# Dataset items
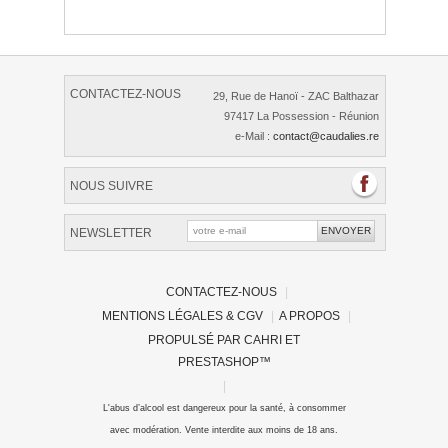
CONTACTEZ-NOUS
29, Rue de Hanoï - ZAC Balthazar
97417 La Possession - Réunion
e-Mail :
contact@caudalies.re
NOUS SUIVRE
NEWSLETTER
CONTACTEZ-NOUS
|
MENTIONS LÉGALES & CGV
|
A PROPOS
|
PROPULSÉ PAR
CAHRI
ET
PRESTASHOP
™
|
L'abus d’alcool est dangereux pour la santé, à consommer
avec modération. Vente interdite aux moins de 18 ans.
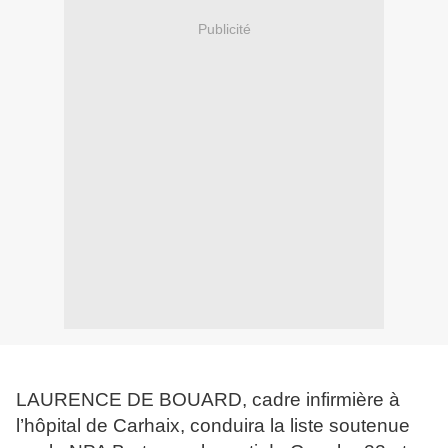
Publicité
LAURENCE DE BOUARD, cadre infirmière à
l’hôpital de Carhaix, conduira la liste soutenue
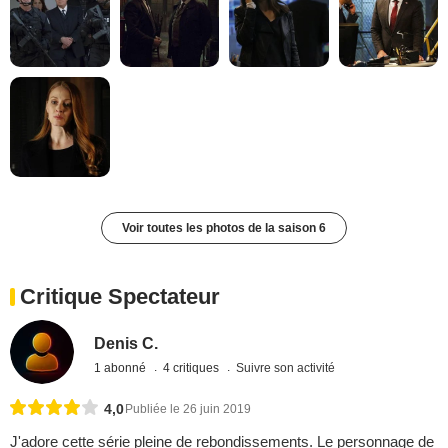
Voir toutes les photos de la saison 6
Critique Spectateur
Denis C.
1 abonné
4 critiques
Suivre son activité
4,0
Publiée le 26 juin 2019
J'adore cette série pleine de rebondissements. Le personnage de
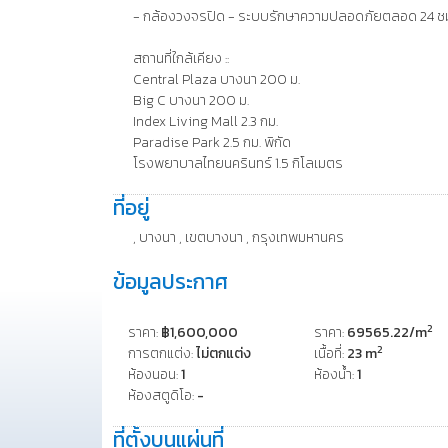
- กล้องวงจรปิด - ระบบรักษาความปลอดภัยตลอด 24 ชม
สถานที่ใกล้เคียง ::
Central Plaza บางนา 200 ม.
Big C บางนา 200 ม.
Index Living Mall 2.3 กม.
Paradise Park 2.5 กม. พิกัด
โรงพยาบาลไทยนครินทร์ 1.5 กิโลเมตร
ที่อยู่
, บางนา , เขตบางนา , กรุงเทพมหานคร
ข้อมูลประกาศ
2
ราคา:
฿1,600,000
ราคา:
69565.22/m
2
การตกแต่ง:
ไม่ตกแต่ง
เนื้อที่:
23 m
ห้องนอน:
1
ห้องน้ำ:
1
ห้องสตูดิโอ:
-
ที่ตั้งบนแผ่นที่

# Request
Please hand back every entry above exactly, with no images in the copy.

# Solution
CONTACTEZ-NOUS
29, Rue de Hanoï - ZAC Balthazar
97417 La Possession - Réunion
e-Mail :
contact@caudalies.re
NOUS SUIVRE
NEWSLETTER
CONTACTEZ-NOUS
|
MENTIONS LÉGALES & CGV
|
A PROPOS
|
PROPULSÉ PAR
CAHRI
ET
PRESTASHOP
™
|
L'abus d’alcool est dangereux pour la santé, à consommer
avec modération. Vente interdite aux moins de 18 ans.
Publicité
LAURENCE DE BOUARD, cadre infirmière à
l’hôpital de Carhaix, conduira la liste soutenue
Voir toutes les photos de la saison 6
Critique Spectateur
Denis C.
1 abonné
4 critiques
Suivre son activité
4,0
Publiée le 26 juin 2019
J'adore cette série pleine de rebondissements. Le personnage de
- กล้องวงจรปิด - ระบบรักษาความปลอดภัยตลอด 24 ชม
สถานที่ใกล้เคียง ::
Central Plaza บางนา 200 ม.
Big C บางนา 200 ม.
Index Living Mall 2.3 กม.
Paradise Park 2.5 กม. พิกัด
โรงพยาบาลไทยนครินทร์ 1.5 กิโลเมตร
ที่อยู่
, บางนา , เขตบางนา , กรุงเทพมหานคร
ข้อมูลประกาศ
2
ราคา:
฿1,600,000
ราคา:
69565.22/m
2
การตกแต่ง:
ไม่ตกแต่ง
เนื้อที่:
23 m
ห้องนอน:
1
ห้องน้ำ:
1
ห้องสตูดิโอ:
-
ที่ตั้งบนแผ่นที่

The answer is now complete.